Solution using java.time, the modern Date-Time API:
Since your input Date-Time does not have timezone information, parse it into a LocalDateTime
Attach the timezone of the input Date-Time with it to get a ZonedDateTime
Use the ZonedDateTime#withZoneSameInstant to convert this ZonedDateTime to the target ZonedDateTime
Return the formatted target ZonedDateTime.
Demo:
import java.time.LocalDateTime;
import java.time.ZoneId;
import java.time.ZonedDateTime;
import java.time.format.DateTimeFormatter;
import java.util.Locale;
public class Main {
public static void main(String[] args) {
// Tests
System.out.println(convertToTimezone("03/08/2010 20:19:00 PM", "Asia/Shanghai", "US/Central"));
System.out.println(convertToTimezone("03/08/2010 20:19:00 PM", "Asia/Shanghai", "America/Mexico_City"));
}
static String convertToTimezone(String inputDate, String inputDateTimezone, String destinationDateTimezone) {
DateTimeFormatter dtf = DateTimeFormatter.ofPattern("MM/dd/uuuu HH:mm:ss a", Locale.ENGLISH);
LocalDateTime ldt = LocalDateTime.parse(inputDate, dtf);
ZonedDateTime zdtInput = ldt.atZone(ZoneId.of(inputDateTimezone));
ZonedDateTime zdtDestination = zdtInput.withZoneSameInstant(ZoneId.of(destinationDateTimezone));
return zdtDestination.format(dtf);
}
}
Output:
03/08/2010 06:19:00 AM
03/08/2010 06:19:00 AM
ONLINE DEMO
Note: Avoid using the deprecated ID, US/Central. Use the standard ID, America/Mexico_City where Mexico City is the largest city in this timezone.

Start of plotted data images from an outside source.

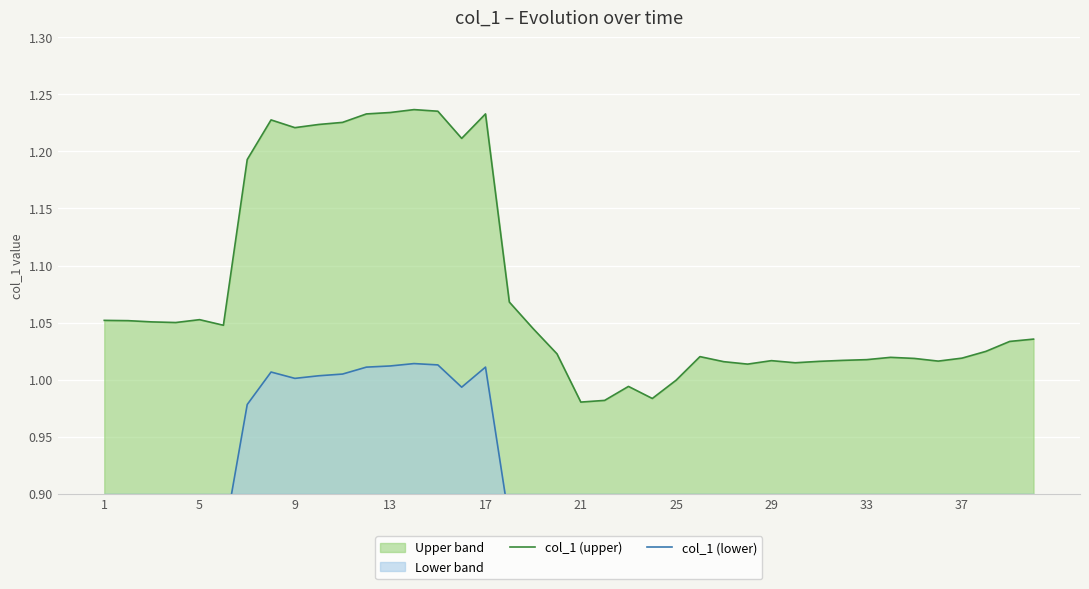

What is the average value of the col_1 (upper) series?

1.1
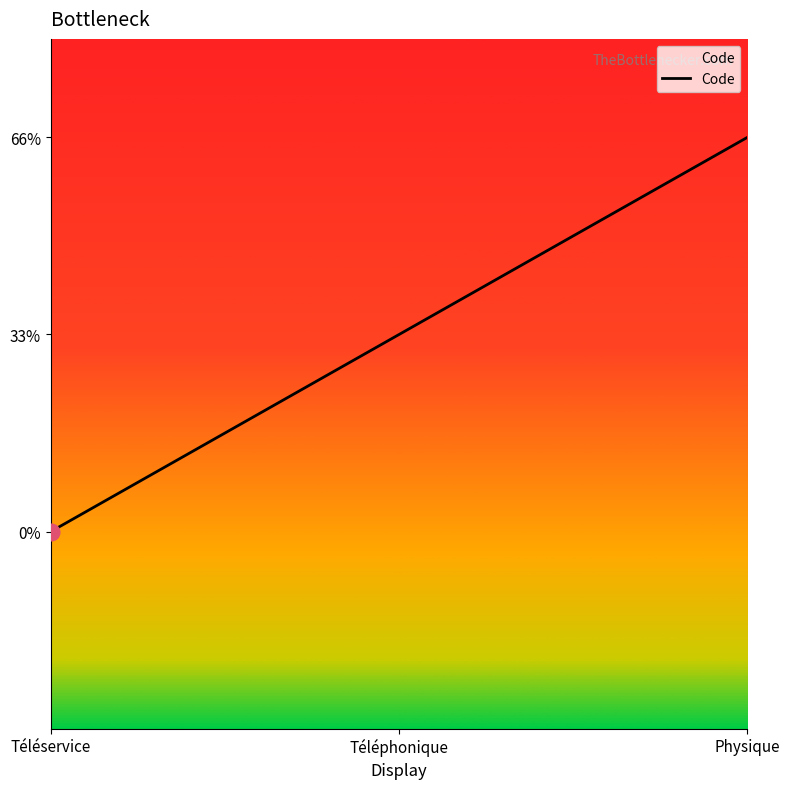

True or false: the data shows 1 at Physique.

False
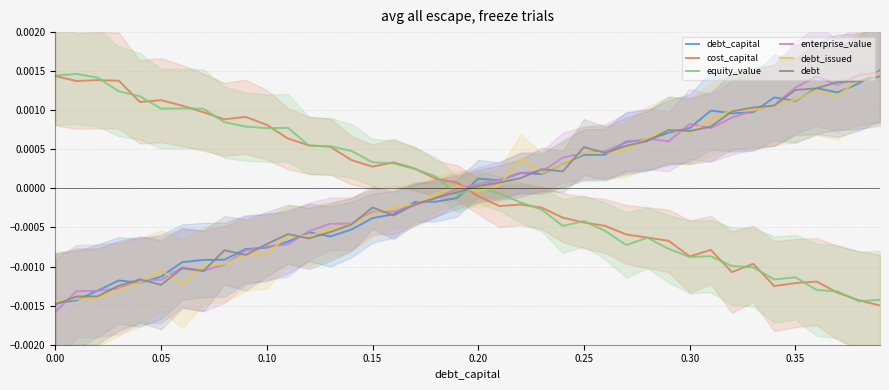

How many interior local peaks does the debt_capital series have?

7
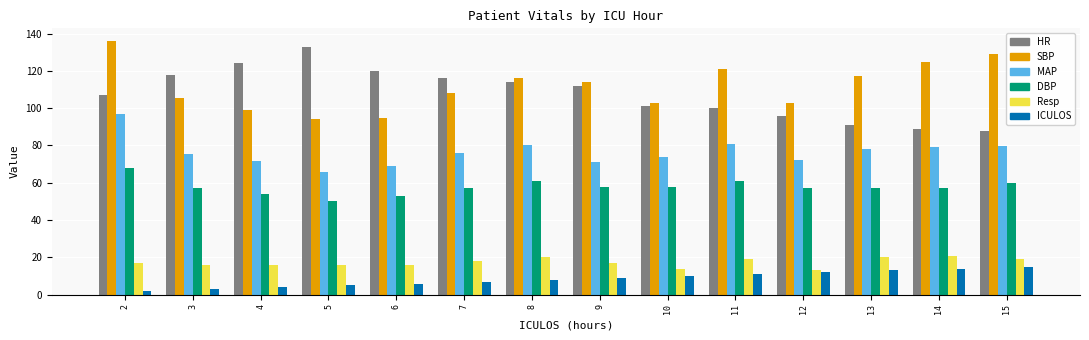

How many series are shown in this chart?

6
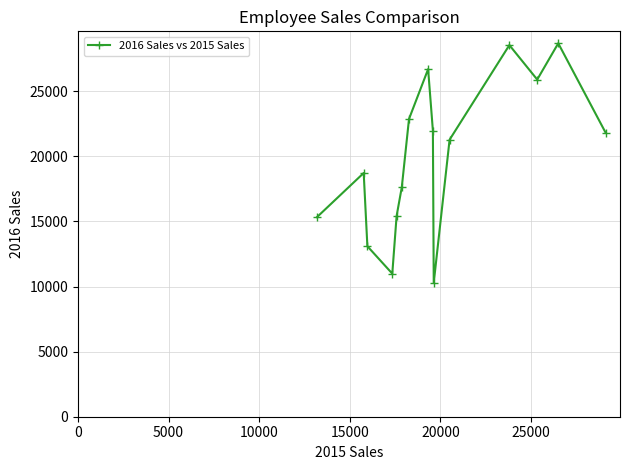

What is the sum of all values?

299235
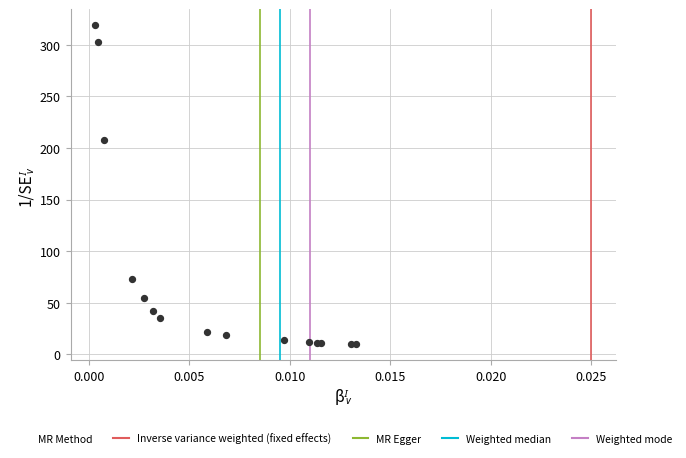

What Y value in the scatter plot is closest to 164?

208.0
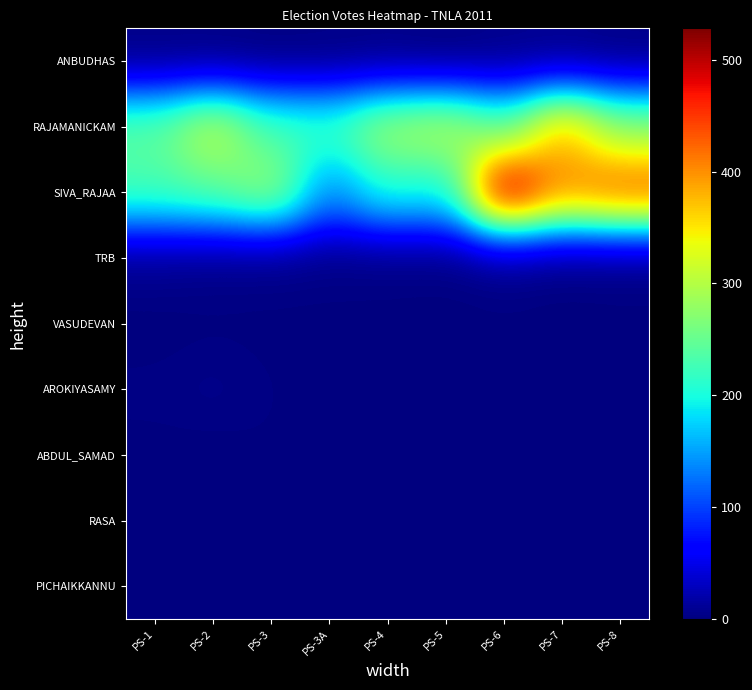

How many categories are shown in the chart?

9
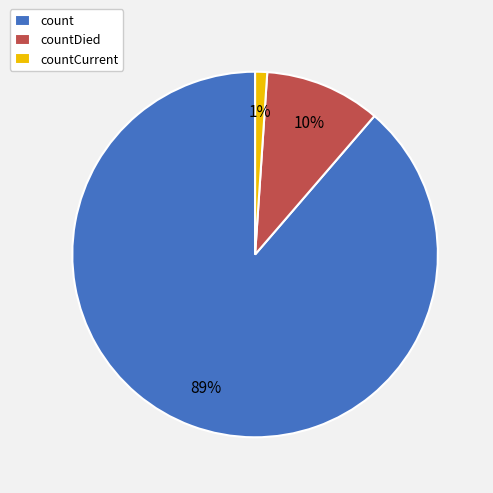

Which category has the biggest portion of the pie?

count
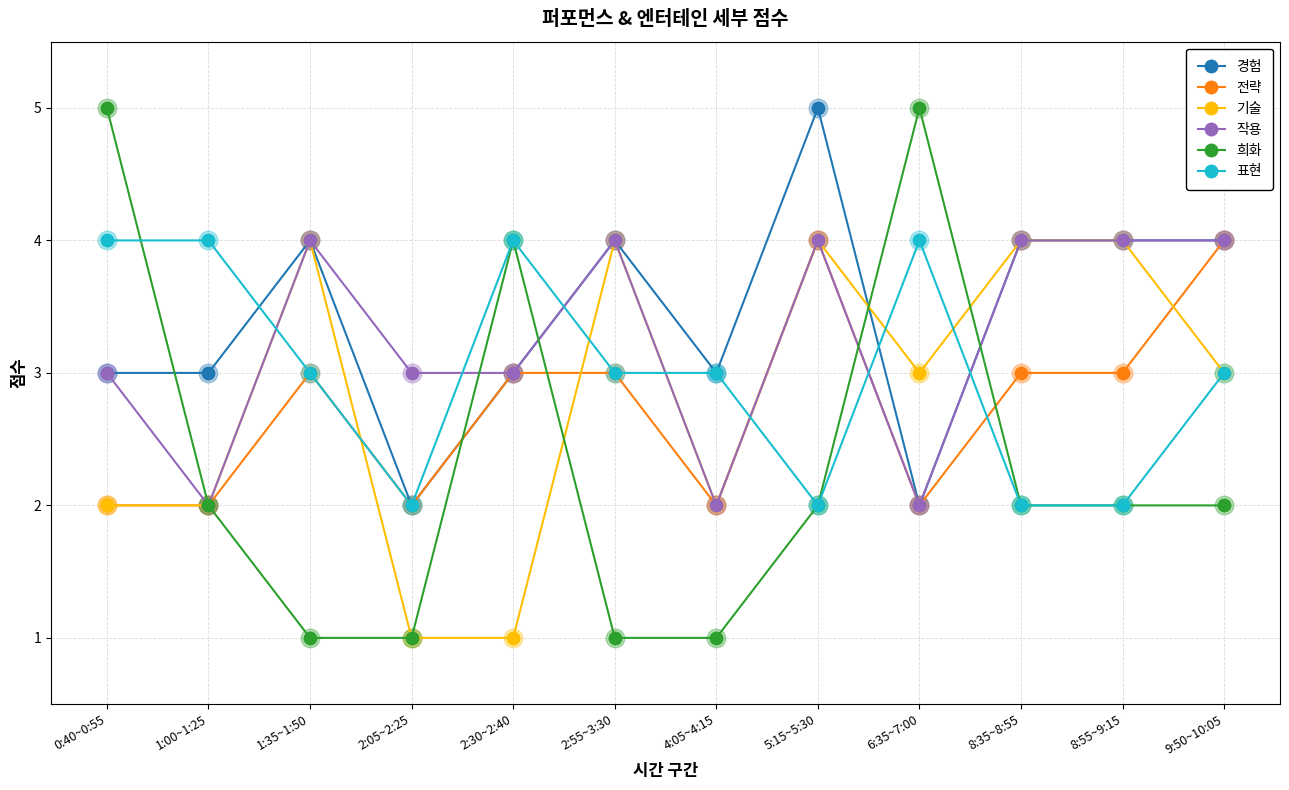

Which series has the largest range (max minus min)?

희화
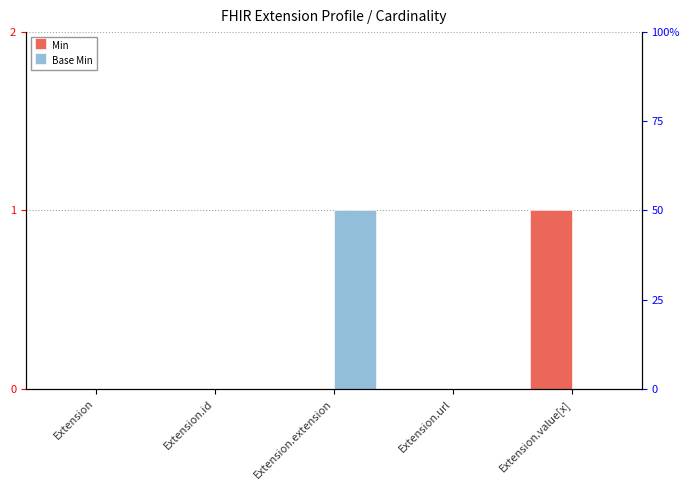

Is it true that Min equals 0 at Extension.id?

True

Learn more about the modern Date-Time API from Trail: Date Time.
* For any reason, if you have to stick to Java 6 or Java 7, you can use ThreeTen-Backport which backports most of the java.time functionality to Java 6 & 7. If you are working for an Android project and your Android API level is still not compliant with Java-8, check Java 8+ APIs available through desugaring and How to use ThreeTenABP in Android Project.